Изба ожила. Раньше в ней стояла тишина, тяжёлая, как надгробная плита. Теперь в ней звенел детский смех, топотали босые пятки, велись бесконечные разговоры. Игнат помолодел душой лет на двадцать. Он и сам не заметил, как эти трое, которых он вытащил из чёрной воды, стали для него смыслом всего.
Годы летели. Дети пошли в школу — в ту самую деревню, куда Игнат каждое утро отвозил их на лодке через реку, а вечером забирал. В непогоду он вставал затемно, чтобы успеть. В морозы кутал их в тулупы. Учителя нахвалиться не могли — все трое учились хорошо, тянулись к знаниям. Вера полюбила книги, читала всё, что попадалось под руку. Надежда бредила дальними странами, разглядывала карты, мечтала уехать за море. Любомир возился с техникой — разбирал и собирал всё, что попадало в руки, чинил соседям приёмники и мотоциклы.
Но время не щадит никого. Дед старел. Спина сгибалась всё ниже, руки уже не так крепко держали вёсла, глаза видели хуже. Дети, чуткие к нему, как никто, стали замечать, что дед устаёт, что по утрам он долго не может разогнуться, что за обедом порой замирает, прижав руку к сердцу. Они, уже подростки, взяли на себя хозяйство — и дрова, и огород, и рыбалку, и козу. Игнат ворчал, что справится сам, но в душе был горд: вырастил не белоручек, а настоящих людей.
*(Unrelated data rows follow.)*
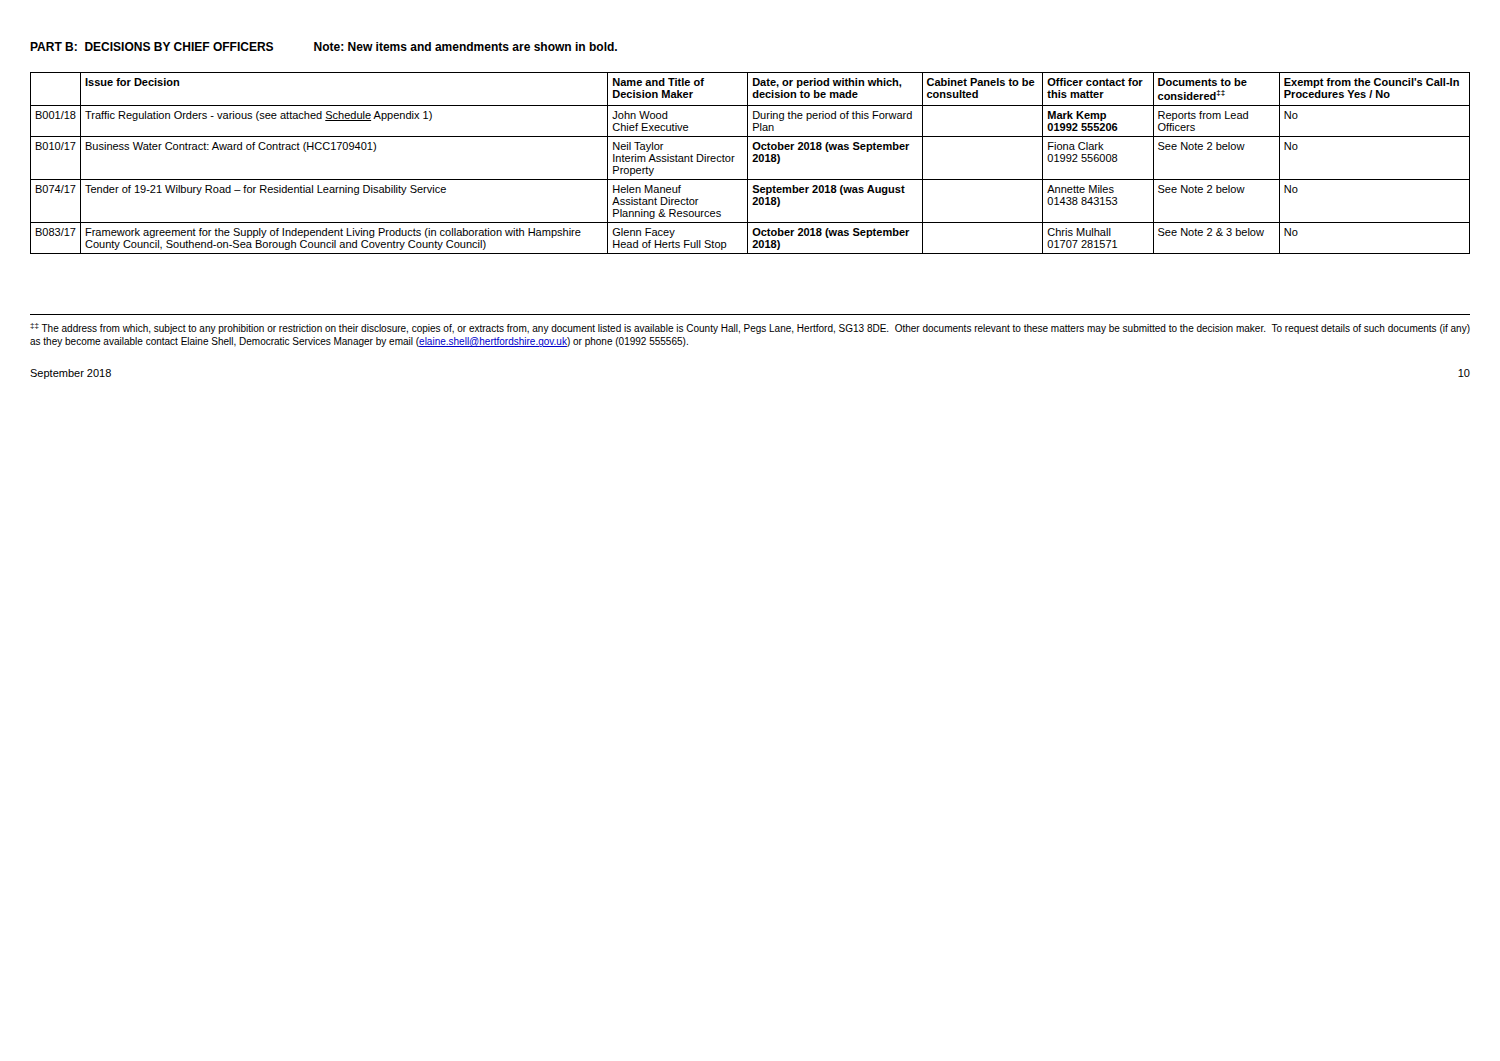Part B: Decisions by Chief Officers
Note: New items and amendments are shown in bold.
| | Issue for Decision | Name and Title of Decision Maker | Date, or period within which, decision to be made | Cabinet Panels to be consulted | Officer contact for this matter | Documents to be considered ‡‡ | Exempt from the Council's Call-In Procedures Yes / No |
| --- | --- | --- | --- | --- | --- | --- | --- |
| B001/18 | Traffic Regulation Orders - various (see attached Schedule Appendix 1) | John Wood Chief Executive | During the period of this Forward Plan | | Mark Kemp 01992 555206 | Reports from Lead Officers | No |
| B010/17 | Business Water Contract: Award of Contract (HCC1709401) | Neil Taylor Interim Assistant Director Property | October 2018 (was September 2018) | | Fiona Clark 01992 556008 | See Note 2 below | No |
| B074/17 | Tender of 19-21 Wilbury Road – for Residential Learning Disability Service | Helen Maneuf Assistant Director Planning & Resources | September 2018 (was August 2018) | | Annette Miles 01438 843153 | See Note 2 below | No |
| B083/17 | Framework agreement for the Supply of Independent Living Products (in collaboration with Hampshire County Council, Southend-on-Sea Borough Council and Coventry County Council) | Glenn Facey Head of Herts Full Stop | October 2018 (was September 2018) | | Chris Mulhall 01707 281571 | See Note 2 & 3 below | No |
‡‡ The address from which, subject to any prohibition or restriction on their disclosure, copies of, or extracts from, any document listed is available is County Hall, Pegs Lane, Hertford, SG13 8DE. Other documents relevant to these matters may be submitted to the decision maker. To request details of such documents (if any) as they become available contact Elaine Shell, Democratic Services Manager by email (elaine.shell@hertfordshire.gov.uk) or phone (01992 555565).
September 2018 10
Однажды зимним вечером, когда за окном мела метель, а в печи потрескивали дрова, тринадцатилетняя Вера сидела рядом с дедом и вдруг спросила то, чего они трое никогда прежде не решались спросить прямо, хотя знали историю своего появления — деревня не умела хранить тайн:
— Дед, а тебе не страшно было? Тогда, у реки. Ты ведь мог просто проплыть мимо.
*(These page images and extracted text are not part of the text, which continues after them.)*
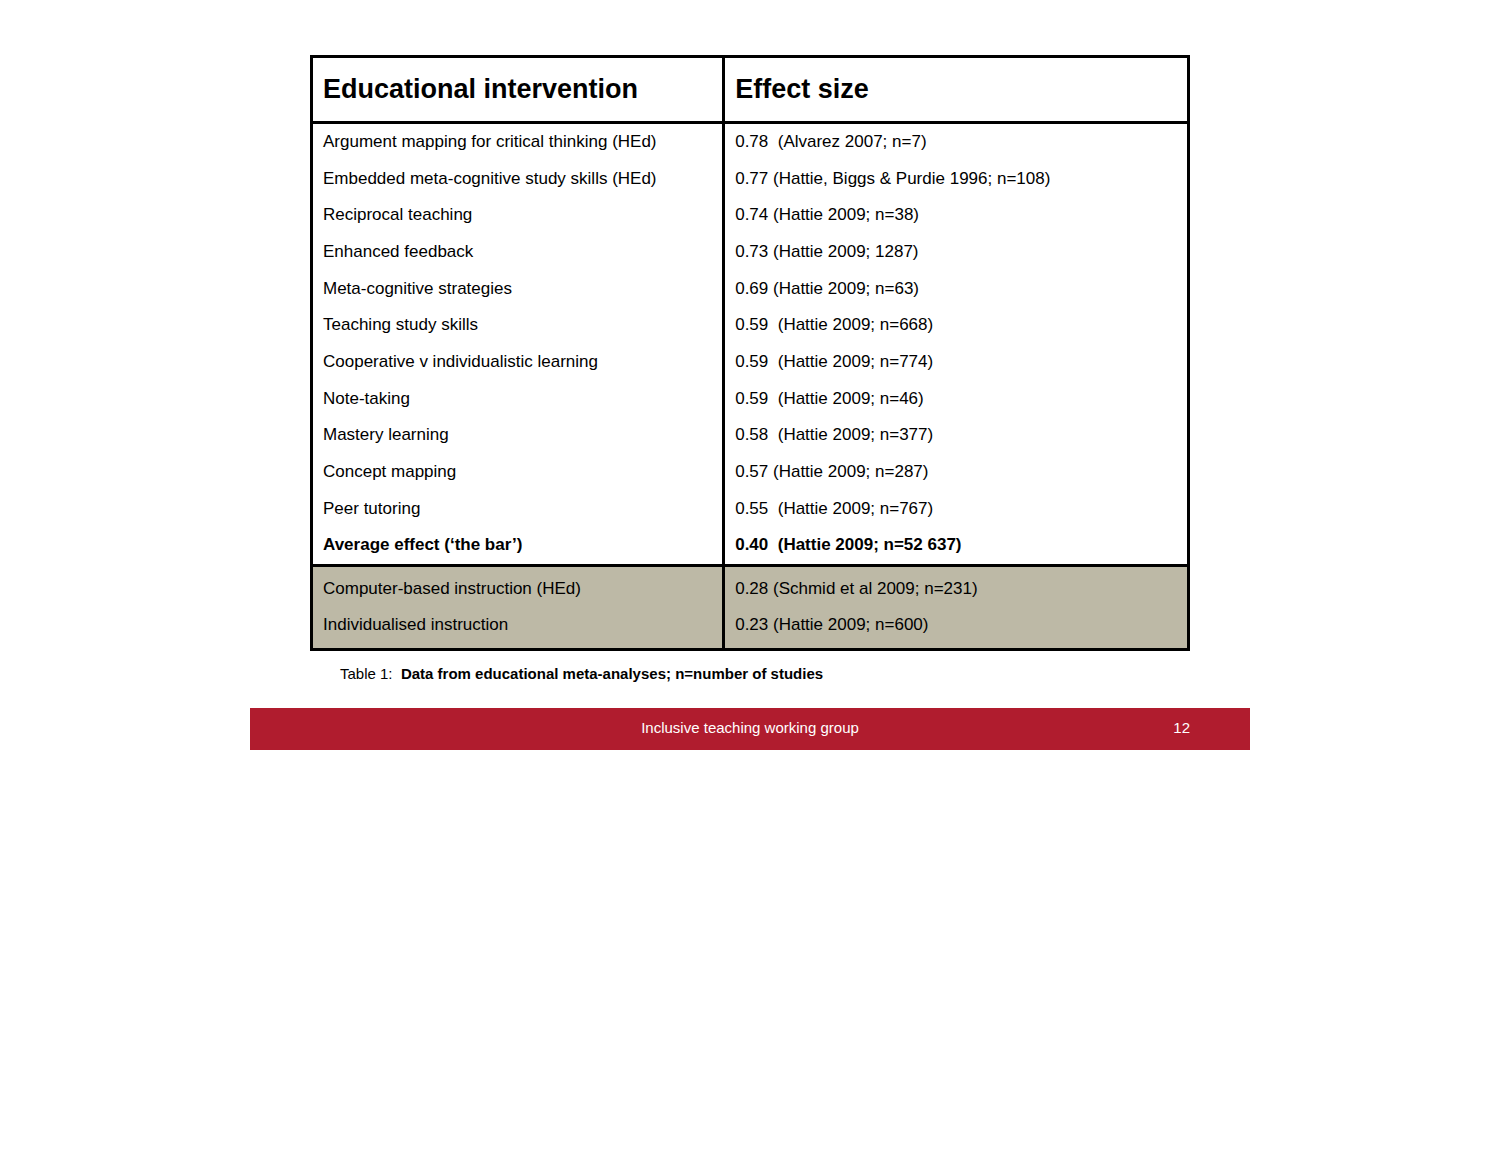| Educational intervention | Effect size |
| --- | --- |
| Argument mapping for critical thinking (HEd) | 0.78 (Alvarez 2007; n=7) |
| Embedded meta-cognitive study skills (HEd) | 0.77 (Hattie, Biggs & Purdie 1996; n=108) |
| Reciprocal teaching | 0.74 (Hattie 2009; n=38) |
| Enhanced feedback | 0.73 (Hattie 2009; 1287) |
| Meta-cognitive strategies | 0.69 (Hattie 2009; n=63) |
| Teaching study skills | 0.59 (Hattie 2009; n=668) |
| Cooperative v individualistic learning | 0.59 (Hattie 2009; n=774) |
| Note-taking | 0.59 (Hattie 2009; n=46) |
| Mastery learning | 0.58 (Hattie 2009; n=377) |
| Concept mapping | 0.57 (Hattie 2009; n=287) |
| Peer tutoring | 0.55 (Hattie 2009; n=767) |
| Average effect (‘the bar’) | 0.40 (Hattie 2009; n=52 637) |
| Computer-based instruction (HEd) | 0.28 (Schmid et al 2009; n=231) |
| Individualised instruction | 0.23 (Hattie 2009; n=600) |
Table 1: Data from educational meta-analyses; n=number of studies
Inclusive teaching working group 12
Игнат долго молчал, глядя в огонь. Потом положил свою тяжёлую, узловатую руку на голову внучки — он давно уже звал их внуками, а они его — дедом, и никакой другой родни им было не нужно.
— Знаешь, Верочка, — сказал он наконец. — Я в то утро вышел на реку пустой. Настька моя, бабка ваша, которую вы не застали, лет за пятнадцать до того померла. Дети мои родные разъехались, забыли старика. Я жил и не понимал — зачем. Просто по привычке дышал. А потом услышал ваш писк из воды. И понял: вот оно. Вот зачем я всё ещё топчу землю. Не я вас спас, глупая. Это вы меня спасли. Вытащили из такой воды, из какой сам бы я не выбрался.
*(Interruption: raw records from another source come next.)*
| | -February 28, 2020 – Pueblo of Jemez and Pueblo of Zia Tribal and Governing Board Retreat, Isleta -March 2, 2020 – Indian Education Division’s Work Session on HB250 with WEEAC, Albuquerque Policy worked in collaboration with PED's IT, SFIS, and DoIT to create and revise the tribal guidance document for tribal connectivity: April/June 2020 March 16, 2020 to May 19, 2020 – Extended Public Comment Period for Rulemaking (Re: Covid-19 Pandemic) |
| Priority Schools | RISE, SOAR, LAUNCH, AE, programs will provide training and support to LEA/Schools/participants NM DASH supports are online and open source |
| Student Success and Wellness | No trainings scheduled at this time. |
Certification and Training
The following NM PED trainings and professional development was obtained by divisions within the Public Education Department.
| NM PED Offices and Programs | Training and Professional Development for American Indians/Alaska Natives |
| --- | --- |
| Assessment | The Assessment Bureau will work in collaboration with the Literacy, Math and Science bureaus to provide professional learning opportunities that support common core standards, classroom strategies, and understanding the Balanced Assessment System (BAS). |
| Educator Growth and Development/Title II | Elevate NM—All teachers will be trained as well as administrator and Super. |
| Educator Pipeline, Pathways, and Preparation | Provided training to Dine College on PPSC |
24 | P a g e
Надежда и Любомир, слышавшие всё из соседней комнаты, тихо вошли и сели рядом. Все четверо долго молчали, глядя на огонь. За окном мела метель, а в старой избе на высоком берегу было тепло.
Ту весну Игнат встретил тяжело. Сердце сдавало всё чаще. Зинаида Петровна — сама уже старуха, но по-прежнему верная — качала головой и говорила, что деду нужен покой, что годы берут своё. Игнат только отмахивался. Он дожил до того, что увидел, как его дети выросли, — а большего он и не просил у судьбы.
Умер он тихо, в мае, на восемьдесят восьмом году жизни. Заснул под вечер в своём кресле у окна, за которым цвела старая яблоня, посаженная ещё Настей, — и не проснулся. На лице его застыл покой, почти улыбка. Троим его детям было к тому времени по четырнадцать.
Хоронила его вся деревня. Пришли даже те, кто когда-то судачил и качал головой. Пришёл постаревший Кравцов, уже давно не участковый, а просто седой человек. Пришла Зинаида Петровна, плакавшая навзрыд. Гроб несли на руках через всю деревню, и Любомир, крепкий, широкоплечий подросток, шёл впереди с непокрытой головой, стиснув зубы, чтобы не разрыдаться. Вера и Надежда держались за руки.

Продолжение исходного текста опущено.